[WRITTEN TASK A] In the records, replace "Karte" with "Map" and give their lines again with nothing else changed. Leave the pictures out of your answer.

[SOURCE DOCUMENT]
<<<<

I feel incredibly honored to have been asked to write this piece on piano lessons for The New Yorker, and hopefully I used the honor honorably. It caused me some stress. Assembling a narrative out of your past is dangerous, especially when your life is still frantically ongoing. It was complicated (to say the least) to write about the vulnerability of performing while I was preparing for my Carnegie Hall recital.
In the essay, many sins of omission. I elide stupidly over the Oberlin years, Joseph Schwartz, and all the other great teachers I had there, in order to make space for the appearance of Sebok. There is no mention of my wonderful Juilliard teacher, either, Herbert Stessin, who was so different from Sebok and wise in a completely different, often more practical, way.

>>>>

[SUPPLIED MATERIAL]
<<<<

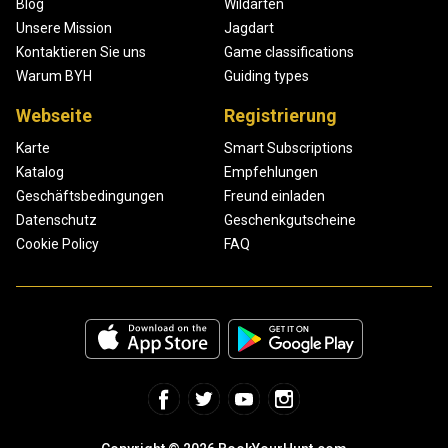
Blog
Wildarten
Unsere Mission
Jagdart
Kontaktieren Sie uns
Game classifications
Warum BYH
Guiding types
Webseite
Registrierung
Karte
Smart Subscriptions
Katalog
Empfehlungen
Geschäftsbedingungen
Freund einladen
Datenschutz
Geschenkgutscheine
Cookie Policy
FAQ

>>>>

[WRITTEN TASK B] Copy the note on the piano-lessons essay between "In the essay, many" and "more practical, way.", inclusive.

[PROBLEM SOLUTION A]
Blog
Wildarten
Unsere Mission
Jagdart
Kontaktieren Sie uns
Game classifications
Warum BYH
Guiding types
Webseite
Registrierung
Map
Smart Subscriptions
Katalog
Empfehlungen
Geschäftsbedingungen
Freund einladen
Datenschutz
Geschenkgutscheine
Cookie Policy
FAQ

[PROBLEM SOLUTION B]
In the essay, many sins of omission. I elide stupidly over the Oberlin years, Joseph Schwartz, and all the other great teachers I had there, in order to make space for the appearance of Sebok. There is no mention of my wonderful Juilliard teacher, either, Herbert Stessin, who was so different from Sebok and wise in a completely different, often more practical, way.